The rain came down on Lorain this morning the way grief comes down on a family: heavy, then heavier, refusing the politeness of a season. Twenty degrees by the porch thermometer and the lake the color of an old bruise. I sat at the window of the house where I was a child and watched the maples shake like women at a wake, and I thought about water. How it carries things. How nothing it touches is left unchanged.
There is news from a place called Ituri, in the eastern reaches of what white maps call the Democratic Republic of Congo. The news is Ebola. Bundibugyo, they say – a word that sits in the mouth like a stone. Five hundred suspected cases. One hundred thirty dead. The World Health Organization speaks of months, perhaps longer, and a doctor at the WHO says, with the dry restraint of people who have seen the worst, that the actual count is likely higher than what we know. It is always higher than what we know. That is the thing about the body when the body is poor and Black and far from the cameras: it dies and the dying is folded into a number, and the number gets revised.
A woman in Beni told a journalist: Ebola has tortured us. Tortured. The word is not metaphor. The word is what a mother says when she has washed the same hands too many times and still buried the child. I think of the women who taught me what a kitchen is for. I think of how the body learns danger through the work of carrying others.
And here, across the long lake of the Atlantic, the Secretary of State of my country has decided that the WHO was a little late in naming the thing. A little late. As though the dying could be timed with a kitchen clock. As though the calendar of an epidemic answers to State Department memos. He says this while his government cuts public health to the bone, and somewhere a child in Bundibugyo coughs into her grandmother's lap and the grandmother does not yet know which of them will be next.
The newspapers are full of men this morning, and the men are full of weather of their own. In Beijing, Xi Jinping receives Vladimir Putin in the great hall, three days after the American president left the same red carpet. Russia, weakened, looks east for oil it cannot sell west. China, watchful, calculates the seasons of empire. Across the Persian Gulf, the bombs that fell last week have not yet stopped echoing. The American Vice President says we are locked and loaded. The American President says he would prefer to end things in a very gentle manner. Iran says it has surprises.
I have lived long enough to know what gentle manners cost. The polite voice on the radio, the smiling envoy with a basket of cookies for Greenland, the press conference that ends before the question is finished. Gentleness in the mouths of men with weapons is not gentleness. It is a stage direction.
The United States Senate, to its modest credit, has voted to advance a War Powers Resolution to limit the President's hand.
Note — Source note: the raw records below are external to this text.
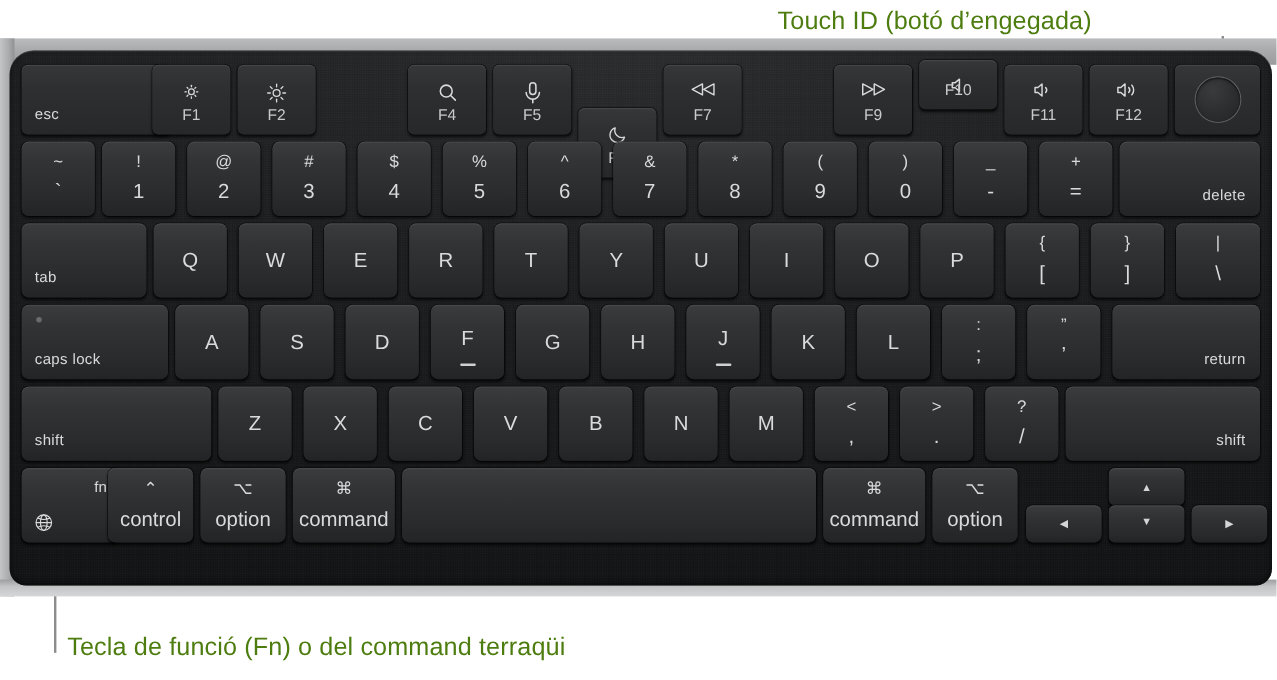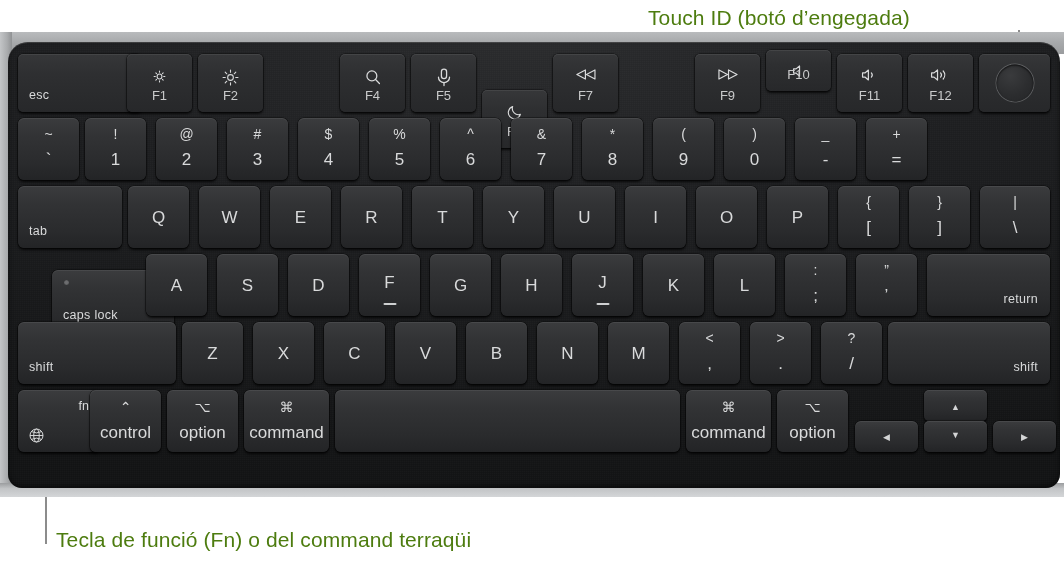--- a/index.html
+++ b/index.html
@@ -413,20 +413,23 @@
         <span class="lbl two-lower">0</span>
       </div>
       <div class="key" style="left:787px; top:76px; width:61px; height:62px;">
         <span class="lbl two-upper">_</span>
         <span class="lbl two-lower">-</span>
       </div>
       <div class="key" style="left:858px; top:76px; width:61px; height:62px;">
         <span class="lbl two-upper">+</span>
         <span class="lbl two-lower">=</span>
       </div>
+      <div class="key" style="left:925px; top:76px; width:117px; height:62px;">
+        <span class="lbl word-br">delete</span>
+      </div>
 
       <div class="key" style="left:10px; top:144px; width:104px; height:62px;">
         <span class="lbl word-bl">tab</span>
       </div>
       <div class="key" style="left:120px; top:144px; width:61px; height:62px;">
         <span class="lbl c-letter">Q</span>
       </div>
       <div class="key" style="left:191px; top:144px; width:61px; height:62px;">
         <span class="lbl c-letter">W</span>
       </div>
@@ -460,21 +463,21 @@
       </div>
       <div class="key" style="left:901px; top:144px; width:61px; height:62px;">
         <span class="lbl two-upper">}</span>
         <span class="lbl two-lower">]</span>
       </div>
       <div class="key" style="left:972px; top:144px; width:70px; height:62px;">
         <span class="lbl two-upper">|</span>
         <span class="lbl two-lower">\</span>
       </div>
 
-      <div class="key" style="left:10px; top:228px; width:122px; height:62px;margin-left:34px;">
+      <div class="key" style="left:10px; top:212px; width:122px; height:62px;">
         <span class="caps-dot"></span>
         <span class="lbl word-bl">caps lock</span>
       </div>
       <div class="key" style="left:138px; top:212px; width:61px; height:62px;">
         <span class="lbl c-letter">A</span>
       </div>
       <div class="key" style="left:209px; top:212px; width:61px; height:62px;">
         <span class="lbl c-letter">S</span>
       </div>
       <div class="key" style="left:280px; top:212px; width:61px; height:62px;">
A rare rebuke. The vote will go where votes go: into the record, into the wind, into the next news cycle. But somebody had to stand up and say not in my name, and that somebody had a name, and the name will be remembered by a child who is not yet born.
The hardest story arrived from Kabul. Three in four Afghans, the BBC writes, cannot meet their basic needs. Fathers are selling children. The phrase sits there on the page as though it were ordinary syntax. Fathers are selling children. I read it twice. I read it three times. I want to refuse the sentence the way you refuse a casserole at a funeral – politely, but with your whole body. And still the sentence stays. Still the fathers stay. Still the children, who do not know yet that the word daughter can be a price.
What does the man do, after? Where does he put his hands? My grandmothers had a saying: Some loads you carry, and some loads carry you. That father is being carried now, down a road none of us can walk for him.
In Washington, meanwhile, the IRS has agreed not to pursue the President for back taxes. His family has been granted immunity from pending audits. The headline is small, almost decorous, tucked between the war news and the football scores. And in another paragraph: the United States will admit ten thousand additional white South Africans as refugees, on the grounds of an emergency refugee situation that no honest map describes. The cost: one hundred million dollars. The cost: a country's word about who belongs.
I have spent my life writing about the long American habit of choosing who is a refugee and who is a problem, who is a citizen and who is cargo. The habit has not been broken. It has only changed its shoes.
In San Diego, a security guard named Amin Abdullah, father of eight, was killed defending a mosque from a man with a gun. A shining light, they said. The light went out, and his eight children inherited the darkness, and the country added one more name to the list it does not read aloud.
The rain has not stopped. It has only changed its rhythm – patient now, the way water becomes patient when it has decided. I think the rain knows things the news does not know. The rain knows that the oil burning at Tuapse on the Black Sea coast is the same oil that pays for the drones that are shot down over Estonia, that the smoke from a refinery and the smoke from a mortuary are kin, that everything we do to the earth the earth remembers, and remembers, and remembers.
What I want to say to you, reader, on this gray Wednesday in May, is small and old and stubborn. The body is the first nation. The neighbor is the first border. The child is the first headline. Anything else we are told is a story written by people who do not have to bury anyone.
The maples are still shaking. Lake Erie has its mood on. Somewhere a grandmother in Beni is humming through a mask, and somewhere a father in Kandahar is not sleeping, and somewhere – here, perhaps – a woman is sitting at a window writing this down because she has not yet found a better use for the morning.
Tomorrow, the rain will lift. The work will not.